Xi hopes for a "new normal," where consumption and services become more important drivers of expansion than investments and exports.


But, so far, these measures have pushed the Chinese economy into one of its worst economic crises in four decades.


The International Monetary Fund recently cut its forecast for China's growth to 3.2% this year, representing a sharp slowdown from 8.1% in 2021. That would be the country's second lowest growth rate in 46 years, better only than 2020 when the initial coronavirus outbreak pummeled the economy.
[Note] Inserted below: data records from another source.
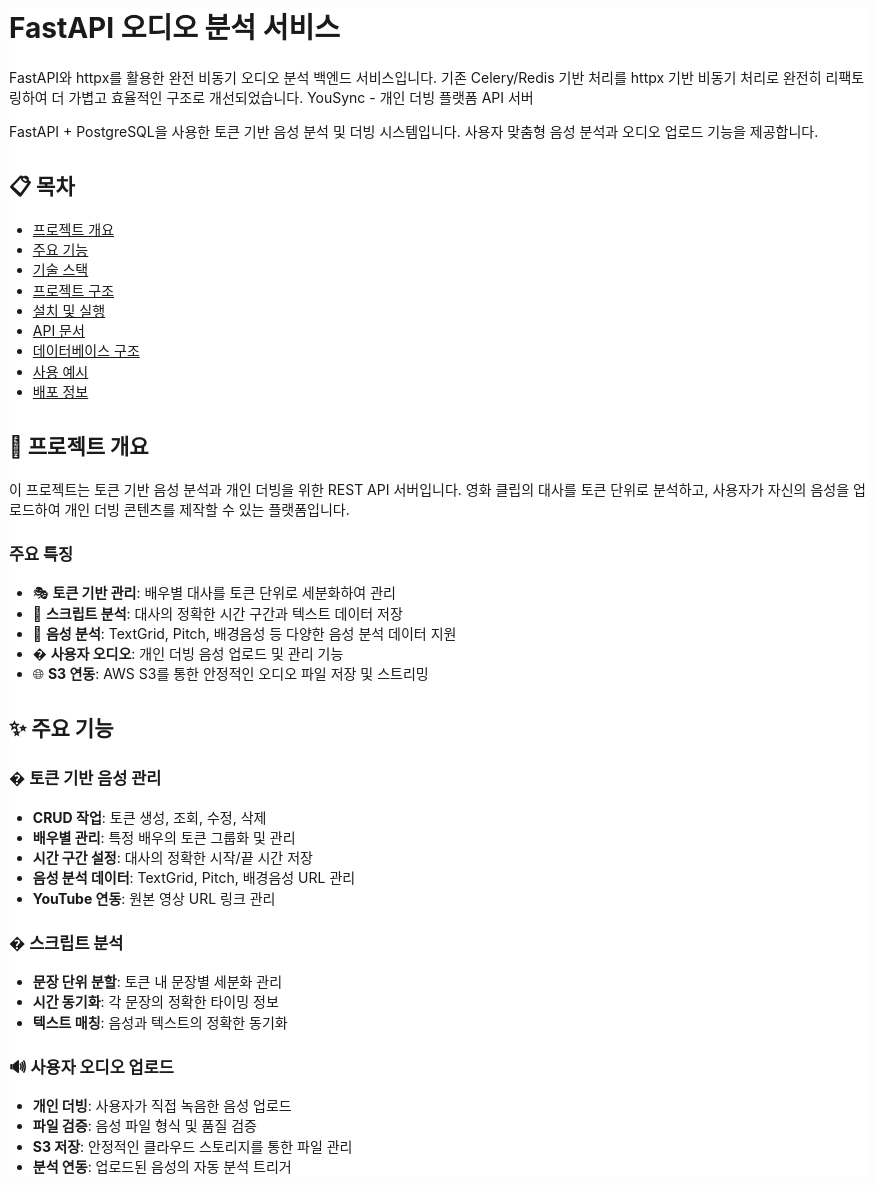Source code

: # FastAPI 오디오 분석 서비스

FastAPI와 httpx를 활용한 완전 비동기 오디오 분석 백엔드 서비스입니다. 
기존 Celery/Redis 기반 처리를 httpx 기반 비동기 처리로 완전히 리팩토링하여 더 가볍고 효율적인 구조로 개선되었습니다. YouSync - 개인 더빙 플랫폼 API 서버

FastAPI + PostgreSQL을 사용한 토큰 기반 음성 분석 및 더빙 시스템입니다. 사용자 맞춤형 음성 분석과 오디오 업로드 기능을 제공합니다.

## 📋 목차
- [프로젝트 개요](#-프로젝트-개요)
- [주요 기능](#-주요-기능)
- [기술 스택](#️-기술-스택)
- [프로젝트 구조](#-프로젝트-구조)
- [설치 및 실행](#-설치-및-실행)
- [API 문서](#-api-문서)
- [데이터베이스 구조](#️-데이터베이스-구조)
- [사용 예시](#-사용-예시)
- [배포 정보](#-배포-정보)

## 🎯 프로젝트 개요

이 프로젝트는 토큰 기반 음성 분석과 개인 더빙을 위한 REST API 서버입니다. 
영화 클립의 대사를 토큰 단위로 분석하고, 사용자가 자신의 음성을 업로드하여 개인 더빙 콘텐츠를 제작할 수 있는 플랫폼입니다.

### 주요 특징
- 🎭 **토큰 기반 관리**: 배우별 대사를 토큰 단위로 세분화하여 관리
- 📝 **스크립트 분석**: 대사의 정확한 시간 구간과 텍스트 데이터 저장
- 🎵 **음성 분석**: TextGrid, Pitch, 배경음성 등 다양한 음성 분석 데이터 지원
- � **사용자 오디오**: 개인 더빙 음성 업로드 및 관리 기능
- 🌐 **S3 연동**: AWS S3를 통한 안정적인 오디오 파일 저장 및 스트리밍

## ✨ 주요 기능

### � 토큰 기반 음성 관리
- **CRUD 작업**: 토큰 생성, 조회, 수정, 삭제
- **배우별 관리**: 특정 배우의 토큰 그룹화 및 관리
- **시간 구간 설정**: 대사의 정확한 시작/끝 시간 저장
- **음성 분석 데이터**: TextGrid, Pitch, 배경음성 URL 관리
- **YouTube 연동**: 원본 영상 URL 링크 관리

### � 스크립트 분석
- **문장 단위 분할**: 토큰 내 문장별 세분화 관리
- **시간 동기화**: 각 문장의 정확한 타이밍 정보
- **텍스트 매칭**: 음성과 텍스트의 정확한 동기화

### 🔊 사용자 오디오 업로드
- **개인 더빙**: 사용자가 직접 녹음한 음성 업로드
- **파일 검증**: 음성 파일 형식 및 품질 검증
- **S3 저장**: 안정적인 클라우드 스토리지를 통한 파일 관리
- **분석 연동**: 업로드된 음성의 자동 분석 트리거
Under Xi, China has not only become more insular, but has also seen the fraying of U.S.-China relations. His refusal to condemn Moscow's invasion of Ukraine, and China's recent aggression towards Taiwan, could alienate the country even further from Washington and its allies.


What are Xi's options?


Analysts say the current problems don't yet pose a major threat to Xi's rule. He is expected to secure an unprecedented third term in power at the Communist Party Congress that begins on Sunday. Priorities presented at the Congress will also set China's trajectory for the next five years or even longer.


"It would likely take an economic catastrophe on the scale of the Great Depression to create levels of social discontent and popular protest that might pose a threat to Communist party rule," said Thomas from Eurasia Group.


"Moreover, growth is not the only source of legitimacy and support for the Communist party, and Xi has increasingly burnished the Communist party's nationalist credentials to appeal to patriotism as well as pocketbooks," he added.


But to get China back to high growth and innovation, Xi may have to bring back market-oriented reforms.


"If he was smart, he would liberalize things quickly in his third term," said Guthrie.